Amy frowned. "Doctor, she said she's human."
The Doctor met her eyes.
"Amy... humans don't sync with the TARDIS the first time they touch her. Humans don't predict Dalek route paths blindly. Humans don't walk through cracks in time without disintegrating."
He turned to look at me fully now.
"And humans don't get scanned by Daleks and come up as an error."
My mouth was dry.
"...so what are you saying?"
He stepped closer slowly, carefully as if approaching a living paradox.
"I'm saying," he whispered, "that there's something impossible about you."
He raised the sonic slowly.
"May I scan you?"
My heart hammered.
Amy stepped between us suddenly.
"Oh, hold on! You can't just go poking around in someone's biology because you're curious."
The Doctor blinked offended.
"I poke respectfully."
Amy crossed her arms.
"No."
The Doctor pointed at her. "Bossy."
She pointed back. "Suspicious alien."
The TARDIS lights flickered like laughter.
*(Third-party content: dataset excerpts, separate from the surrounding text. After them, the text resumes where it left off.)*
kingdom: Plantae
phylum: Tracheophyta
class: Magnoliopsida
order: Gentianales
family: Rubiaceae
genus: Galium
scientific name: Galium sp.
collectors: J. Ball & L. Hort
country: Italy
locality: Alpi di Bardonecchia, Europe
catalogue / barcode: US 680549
I looked between them and exhaled shakily.
"...it's okay. He can scan me."
Amy gave me a searching look, then nodded and stepped aside.
The Doctor lifted the sonic, its green glow reflecting in his eyes.
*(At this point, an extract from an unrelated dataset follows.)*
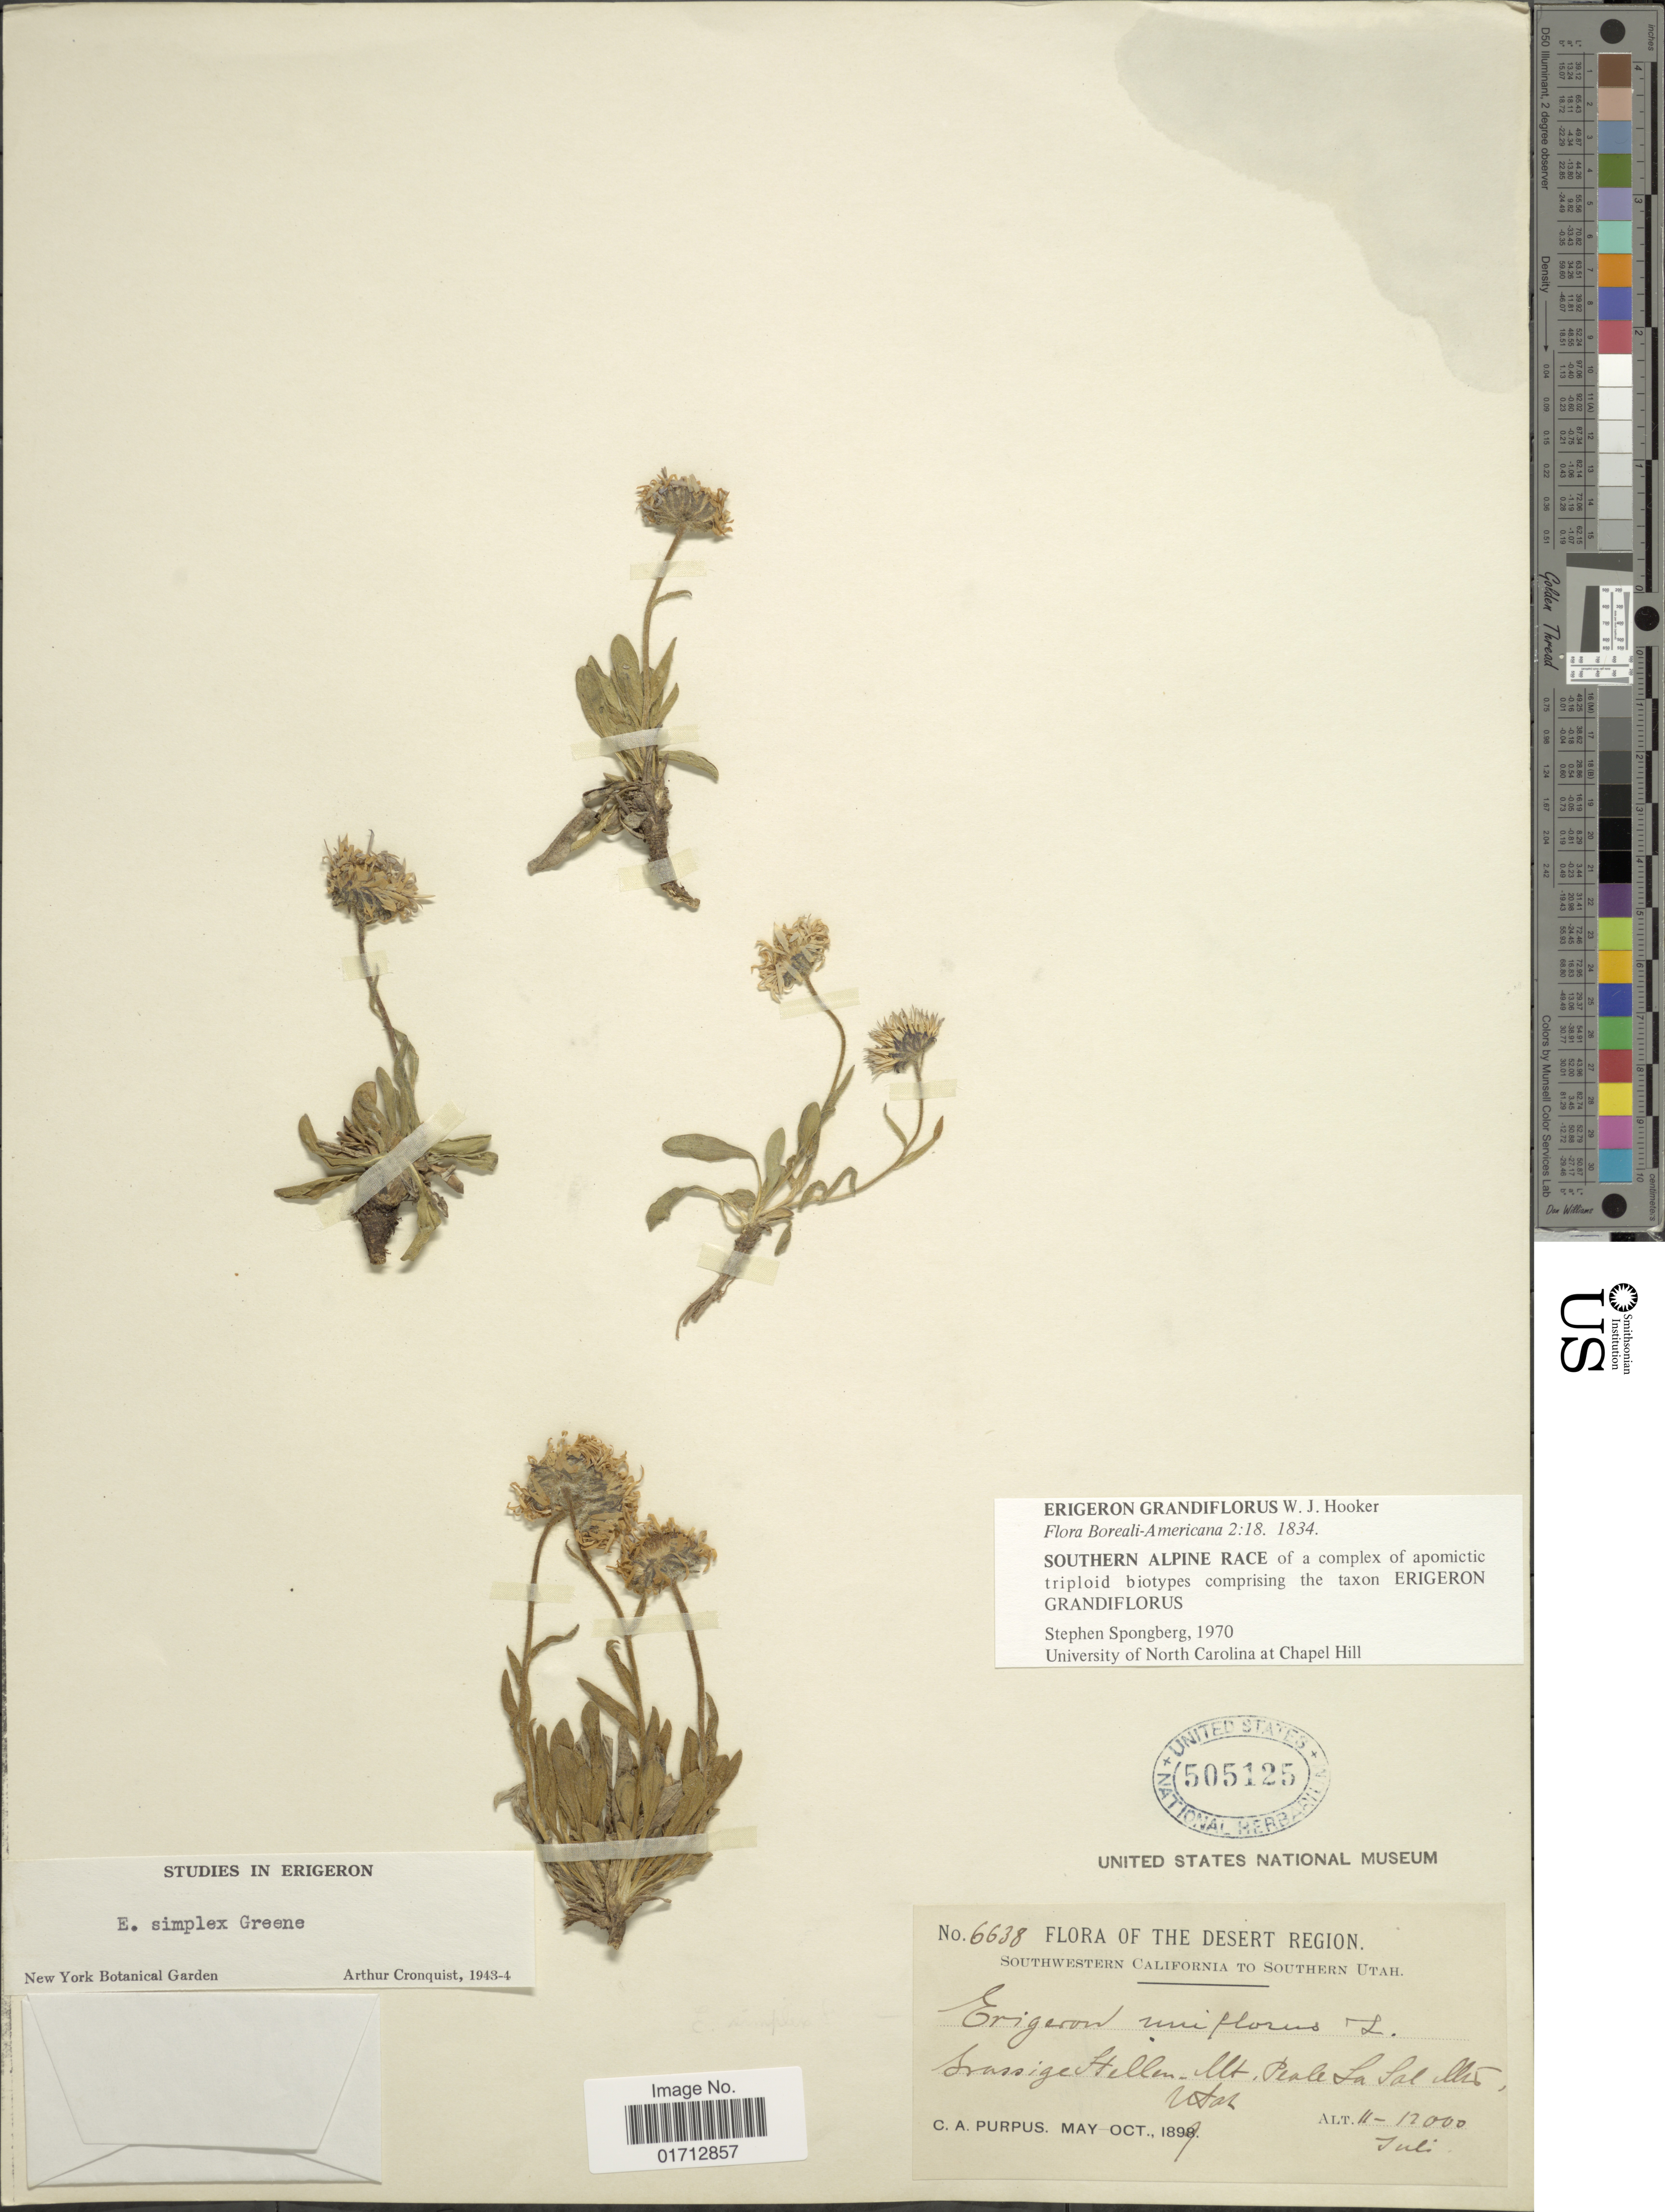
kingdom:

The sound was sharp, rising. it filled the air.
My skin tingled.
Then the sonic sputtered sparks, flickering off the tip.
The Doctor yelped and dropped it.
"Ow! She overloaded it!" he exclaimed, staring at me with baffled excitement. "That shouldn't be possible!"
"Sorry?" I squeaked.
"No! Don't apologise!" He grinned wildly. "This is brilliant!"
Amy rubbed her face. "Why do I feel like this is the beginning of a headache?"
The Doctor ignored her, pacing.
"She's not human. She's not a Dalek. She's not, ohhh that's interesting."
He stopped, suddenly staring at me.
"Cassiopeia... what's the earliest memory you have?"
I opened my mouth.
Nothing came.
Not childhood.
Not faces.
Not even my own birthday.
It was like... fog.
"...I I don't know." I stuttered.
Amy's expression softened, sympathy replacing caution.
The Doctor's voice dropped to a whisper.
"So, someone wanted you hidden. Someone wanted you lost. And something or someone let you fall through time to us."
"But why? Why now? What is different? I am missing something."
The TARDIS hummed like she was talking, agreeing with what was said.
"So... what do I do now?" I whispered.
The Doctor straightened, adjusting his bowtie with a confident snap.
"Well," he said with a grin, "now you travel with us."
Amy gave a bright, mischievous smile.
"And we find out who you really are."
"Thanks, that would be nice," I said, but still felt a little bit out of place.